Alla fine “tutto è bene quel che finisce bene”, ovvero l’accordo raggiunto tra i partecipanti alla Convenzione delle Nazioni Unite sulla Diversità Biologica che hanno adottato a Roma una importante decisione sul finanziamento della biodiversità.
In sintesi è stata individuata una sorta di road map, da qui al 2030, per mobilitare fondi per la Natura, indicando anche i criteri di un nuovo meccanismo (dal 2028), di finanziamento a favore di azioni di salvaguardia. Ricordiamo che il Protocollo di Montréal fissa l’obiettivo di tutelare, entro il 2030, il 30% della superficie terrestre e il 50% di quella dei mari e degli oceani (oggi solo il 17% della superficie terrestre è area protetta, e l’8% di quella marina).

• **Cosa fare**
[a] In quale città i partecipanti alla Convenzione hanno adottato la decisione descritta nel brano sul finanziamento della biodiversità?
[b] Riporta ogni percentuale che compare nel brano sul finanziamento della biodiversità.
[c] Scrivi il seguito del brano sul finanziamento della biodiversità, partendo dopo la sua ultima frase.

• **Dati forniti**
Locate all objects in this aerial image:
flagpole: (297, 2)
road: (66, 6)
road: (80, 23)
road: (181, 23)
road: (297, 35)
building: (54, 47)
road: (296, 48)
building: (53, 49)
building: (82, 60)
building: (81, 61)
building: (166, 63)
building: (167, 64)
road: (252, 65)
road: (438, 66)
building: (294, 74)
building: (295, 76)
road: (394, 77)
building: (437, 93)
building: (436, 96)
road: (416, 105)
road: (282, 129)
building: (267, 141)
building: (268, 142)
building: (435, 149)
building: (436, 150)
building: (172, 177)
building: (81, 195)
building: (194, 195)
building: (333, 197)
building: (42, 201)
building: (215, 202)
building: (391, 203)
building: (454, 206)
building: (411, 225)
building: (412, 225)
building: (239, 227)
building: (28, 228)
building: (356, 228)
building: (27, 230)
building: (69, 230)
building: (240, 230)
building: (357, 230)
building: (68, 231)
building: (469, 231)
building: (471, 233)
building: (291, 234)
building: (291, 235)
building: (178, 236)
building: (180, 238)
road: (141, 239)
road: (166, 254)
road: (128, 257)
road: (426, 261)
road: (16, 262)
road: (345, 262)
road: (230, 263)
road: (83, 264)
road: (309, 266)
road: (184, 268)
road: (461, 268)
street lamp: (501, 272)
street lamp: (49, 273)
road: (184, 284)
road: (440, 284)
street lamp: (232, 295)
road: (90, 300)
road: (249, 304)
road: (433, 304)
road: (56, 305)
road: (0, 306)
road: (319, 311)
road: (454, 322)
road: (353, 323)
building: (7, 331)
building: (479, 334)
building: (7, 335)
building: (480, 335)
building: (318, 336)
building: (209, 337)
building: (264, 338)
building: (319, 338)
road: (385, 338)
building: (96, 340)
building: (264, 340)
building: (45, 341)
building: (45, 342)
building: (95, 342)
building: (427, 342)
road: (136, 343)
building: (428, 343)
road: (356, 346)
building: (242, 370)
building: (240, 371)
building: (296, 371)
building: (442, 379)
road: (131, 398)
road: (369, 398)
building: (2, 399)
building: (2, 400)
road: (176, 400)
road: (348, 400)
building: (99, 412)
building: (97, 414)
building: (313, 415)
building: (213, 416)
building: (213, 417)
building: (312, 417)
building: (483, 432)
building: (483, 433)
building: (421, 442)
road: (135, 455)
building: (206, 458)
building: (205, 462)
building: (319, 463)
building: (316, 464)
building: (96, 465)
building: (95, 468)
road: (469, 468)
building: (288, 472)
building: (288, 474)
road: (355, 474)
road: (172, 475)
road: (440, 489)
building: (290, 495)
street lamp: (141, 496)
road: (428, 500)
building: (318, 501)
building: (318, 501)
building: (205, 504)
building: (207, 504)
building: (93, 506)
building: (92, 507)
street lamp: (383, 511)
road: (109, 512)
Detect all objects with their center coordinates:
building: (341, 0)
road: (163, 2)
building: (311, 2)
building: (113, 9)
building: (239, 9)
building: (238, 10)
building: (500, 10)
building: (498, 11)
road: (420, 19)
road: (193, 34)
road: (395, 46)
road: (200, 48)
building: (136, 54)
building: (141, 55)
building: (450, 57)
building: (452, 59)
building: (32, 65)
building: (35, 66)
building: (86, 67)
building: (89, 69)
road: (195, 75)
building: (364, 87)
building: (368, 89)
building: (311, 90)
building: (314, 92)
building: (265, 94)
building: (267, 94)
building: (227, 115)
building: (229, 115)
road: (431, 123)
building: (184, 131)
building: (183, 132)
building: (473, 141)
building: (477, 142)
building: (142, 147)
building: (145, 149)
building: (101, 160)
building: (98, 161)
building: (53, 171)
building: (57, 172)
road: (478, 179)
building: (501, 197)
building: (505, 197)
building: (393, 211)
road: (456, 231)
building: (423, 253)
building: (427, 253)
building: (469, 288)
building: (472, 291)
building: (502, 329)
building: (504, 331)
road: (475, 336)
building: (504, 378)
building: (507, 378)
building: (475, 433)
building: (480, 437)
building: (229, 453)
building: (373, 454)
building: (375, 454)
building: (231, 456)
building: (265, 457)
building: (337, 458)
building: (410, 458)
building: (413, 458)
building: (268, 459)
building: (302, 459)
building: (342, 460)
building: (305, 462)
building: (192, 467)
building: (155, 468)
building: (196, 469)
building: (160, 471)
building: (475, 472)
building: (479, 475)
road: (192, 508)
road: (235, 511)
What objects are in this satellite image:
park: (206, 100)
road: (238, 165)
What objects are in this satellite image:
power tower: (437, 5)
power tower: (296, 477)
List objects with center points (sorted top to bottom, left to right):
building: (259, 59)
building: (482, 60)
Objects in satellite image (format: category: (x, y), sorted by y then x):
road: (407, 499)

• **Risposte**
[a] A Roma.

[b] 30%, 50%, 17%, 8%

[c]
Un accordo arrivato in extremis, a notte fonda, ma considerato un successo, salutato da un lungo applauso: i Paesi più ricchi si impegnano a stanziare almeno 30 miliardi di dollari l’anno per i Paesi più poveri per la difesa della biodiversità all’interno di un piano che raccoglierà 200 miliardi all’anno entro il 2030. Una cifra che dovrebbe proteggere gli habitat naturali, senza però frenare lo sviluppo, e garantire il mantenimento dell’equilibrio tra le specie viventi sul pianeta, tutelando al contempo la salute umana.

Tutto semplice? Non proprio. Sono profonde le divisioni, specie tra Nord e Sud del mondo: rinviato infatti al 2028 un nuovo fondo richiesto dai Paesi africani.
A Roma erano presenti i delegati di circa 150 Paesi. Ora l’appuntamento è per la Cop17 del 2026 in Armenia.